For many years I made transformer-coupled amps, and I am very familiar with the sonic issues of these amplifiers. Almost any amplifier will sound good on reasonably well-recorded music of the pop and jazz variety. But I worked very hard to make some of my difficult recordings sound right. These were still well recorded, but the music itself was difficult to reproduce convincingly. One of my test records was Shostakovich String Quartets on L’oiseau-Lyre DSL011. I struggled with this record for years. I could tweek one resistor this way and make one instrument sound right, but another instrument would then sound wrong. The first ZOTL I built was soon put to the test with this record, and suddenly all of the instruments were reproduced correctly. My output transformer based amplifiers were suddenly obsolete in my mind.

The point that I am making with all this is that the audio output transformer is a sonic filter that while some prefers having it, there is a reduction of reproduced transparency particularly at the frequency extremes. Both traditional OTL designers like Ralph and designers like myself who come up with a new way to beat the colorations of the output transformer have the common goal of integrity of the sound reproduction. In my view, an amplifier that eliminates the audio output transformer, both physically and in sprit, falls into a class that is simply known as the OTL amplifier. In other words, either the amplifier has an audio output transformer characterized as described above, or it doesn’t. The sonic attributes of the ZOTL and the traditional OTL amplifiers are far more similar than different, although differences can be expected based on speaker matching.
Yo Ralph.
Dave did say something like that but what was meant was that the least this amp is, is an OTL, the least it is! So that people can get a little grasp, because it's not output transformer coupled, so then what is it???

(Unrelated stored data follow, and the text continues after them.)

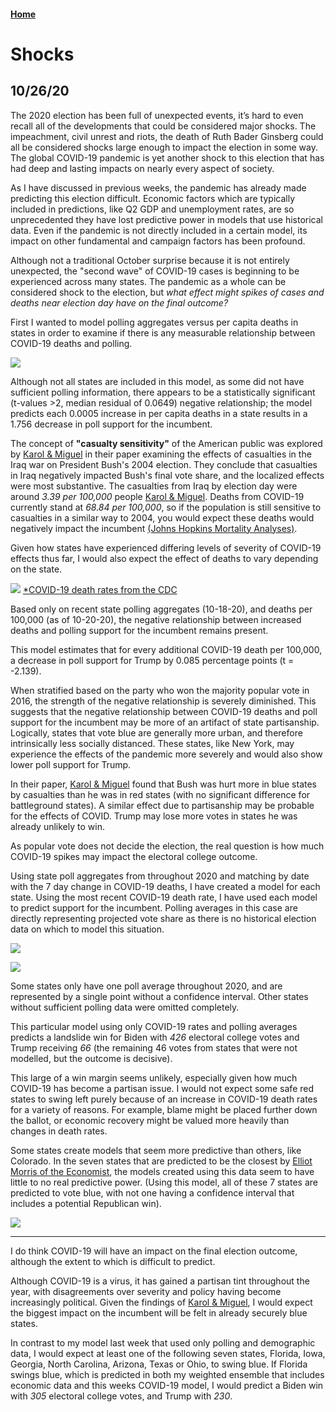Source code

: #### [Home](https://cassidybargell.github.io/election_analytics/)

# Shocks
## 10/26/20

The 2020 election has been full of unexpected events, it’s hard to even recall all of the developments that could be considered major shocks. The impeachment, civil unrest and riots, the death of Ruth Bader Ginsberg could all be considered shocks large enough to impact the election in some way. The global COVID-19 pandemic is yet another shock to this election that has had deep and lasting impacts on nearly every aspect of society. 

As I have discussed in previous weeks, the pandemic has already made predicting this election difficult. Economic factors which are typically included in predictions, like Q2 GDP and unemployment rates, are so unprecedented they have lost predictive power in models that use historical data. Even if the pandemic is not directly included in a certain model, its impact on other fundamental and campaign factors has been profound. 

Although not a traditional October surprise because it is not entirely unexpected, the "second wave" of COVID-19 cases is beginning to be experienced across many states. The pandemic as a whole can be considered shock to the election, but *what effect might spikes of cases and deaths near election day have on the final outcome?*

First I wanted to model polling aggregates versus per capita deaths in states in order to examine if there is any measurable relationship between COVID-19 deaths and polling.

![](../figures/10-26-20_pollvpercap.png)

Although not all states are included in this model, as some did not have sufficient polling information, there appears to be a statistically significant (t-values >2, median residual of 0.0649) negative relationship; the model predicts each 0.0005 increase in per capita deaths in a state results in a 1.756 decrease in poll support for the incumbent. 

The concept of **"casualty sensitivity"** of the American public was explored by [Karol & Miguel](https://www-journals-uchicago-edu.ezp-prod1.hul.harvard.edu/doi/pdfplus/10.1111%2Fj.1468-2508.2007.00564.x) in their paper examining the effects of casualties in the Iraq war on President Bush's 2004 election. They conclude that casualties in Iraq negatively impacted Bush's final vote share, and the localized effects were most substantive. The casualties from Iraq by election day were around *3.39 per 100,000* people [Karol & Miguel](https://www-journals-uchicago-edu.ezp-prod1.hul.harvard.edu/doi/pdfplus/10.1111%2Fj.1468-2508.2007.00564.x). Deaths from COVID-19 currently stand at *68.84 per 100,000*, so if the population is still sensitive to casualties in a similar way to 2004, you would expect these deaths would negatively impact the incumbent [(Johns Hopkins Mortality Analyses)](https://coronavirus.jhu.edu/data/mortality). 

Given how states have experienced differing levels of severity of COVID-19 effects thus far, I would also expect the effect of deaths to vary depending on the state. 

![](../figures/10-26-2020_recent_regression.png)
[*COVID-19 death rates from the CDC](https://covid.cdc.gov/covid-data-tracker/#cases_deathsper100k)

Based only on recent state polling aggregates (10-18-20), and deaths per 100,000 (as of 10-20-20), the negative relationship between increased deaths and polling support for the incumbent remains present. 

This model estimates that for every additional COVID-19 death per 100,000, a decrease in poll support for Trump by 0.085 percentage points (t = -2.139). 

When stratified based on the party who won the majority popular vote in 2016, the strength of the negative relationship is severely diminished. This suggests that the negative relationship between COVID-19 deaths and poll support for the incumbent may be more of an artifact of state partisanship. Logically, states that vote blue are generally more urban, and therefore intrinsically less socially distanced. These states, like New York, may experience the effects of the pandemic more severely and would also show lower poll support for Trump. 

In their paper, [Karol & Miguel](https://www-journals-uchicago-edu.ezp-prod1.hul.harvard.edu/doi/pdfplus/10.1111%2Fj.1468-2508.2007.00564.x) found that Bush was hurt more in blue states by casualties than he was in red states (with no significant difference for battleground states). A similar effect due to partisanship may be probable for the effects of COVID. Trump may lose more votes in states he was already unlikely to win. 

As popular vote does not decide the election, the real question is how much COVID-19 spikes may impact the electoral college outcome. 

Using state poll aggregates from throughout 2020 and matching by date with the 7 day change in COVID-19 deaths, I have created a model for each state. Using the most recent COVID-19 death rate, I have used each model to predict support for the incumbent. Polling averages in this case are directly representing projected vote share as there is no historical election data on which to model this situation.  

![](../figures/10-26-20_prediction_map.png)

![](../figures/10-26-20_prediction_ranges.png)

Some states only have one poll average throughout 2020, and are represented by a single point without a confidence interval. Other states without sufficient polling data were omitted completely. 

This particular model using only COVID-19 rates and polling averages predicts a landslide win for Biden with *426* electoral college votes and Trump receiving *66* (the remaining 46 votes from states that were not modelled, but the outcome is decisive). 

This large of a win margin seems unlikely, especially given how much COVID-19 has become a partisan issue. I would not expect some safe red states to swing left purely because of an increase in COVID-19 death rates for a variety of reasons. For example, blame might be placed further down the ballot, or economic recovery might be valued more heavily than changes in death rates. 

Some states create models that seem more predictive than others, like Colorado. In the seven states that are predicted to be the closest by [Elliot Morris of the Economist](https://projects.economist.com/us-2020-forecast/president), the models created using this data seem to have little to no real predictive power. (Using this model, all of these 7 states are predicted to vote blue, with not one having a confidence interval that includes a potential Republican win).

![](../figures/10-26-20_swing.png)

<hr>

I do think COVID-19 will have an impact on the final election outcome, although the extent to which is difficult to predict.

Although COVID-19 is a virus, it has gained a partisan tint throughout the year, with disagreements over severity and policy having become increasingly political. Given the findings of [Karol & Miguel](https://www-journals-uchicago-edu.ezp-prod1.hul.harvard.edu/doi/pdfplus/10.1111%2Fj.1468-2508.2007.00564.x), I would expect the biggest impact on the incumbent will be felt in already securely blue states. 

In contrast to my model last week that used only polling and demographic data, I would expect at least one of the following seven states, Florida, Iowa, Georgia, North Carolina, Arizona, Texas or Ohio, to swing blue. If Florida swings blue, which is predicted in both my weighted ensemble that includes economic data and this weeks COVID-19 model, I would predict a Biden win with *305* electoral college votes, and Trump with *230*.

Having a transformer that does not operate at audio frequency or anywhere near it, is not a audio output transformer, as Dave has pointed out above it would compare to your power transformer, then if that's the case neither of our amps are OTL's !

After all, this technology is to over come all of the OTL's troubles, as noted in your posting, with the Futterman as well as with many other OTL's but with keeping all of the positive sonic attributes of an OTL.

You have to remember Futterman came out with the OTL in 1954 and his primary reason was for cost savings, he eliminated the audio output transformer because they were costly and he had access to tubes so he could load up the thing with a zillion hot tubes, now Dave's invention does away with both the audio output transformer and the Zillion smoking hot power hungry tubes, just because this is so radical, does not make it an output transformer coupled amp, or anything else other than an invention of tube amp technology with responsibility suitable for modern times.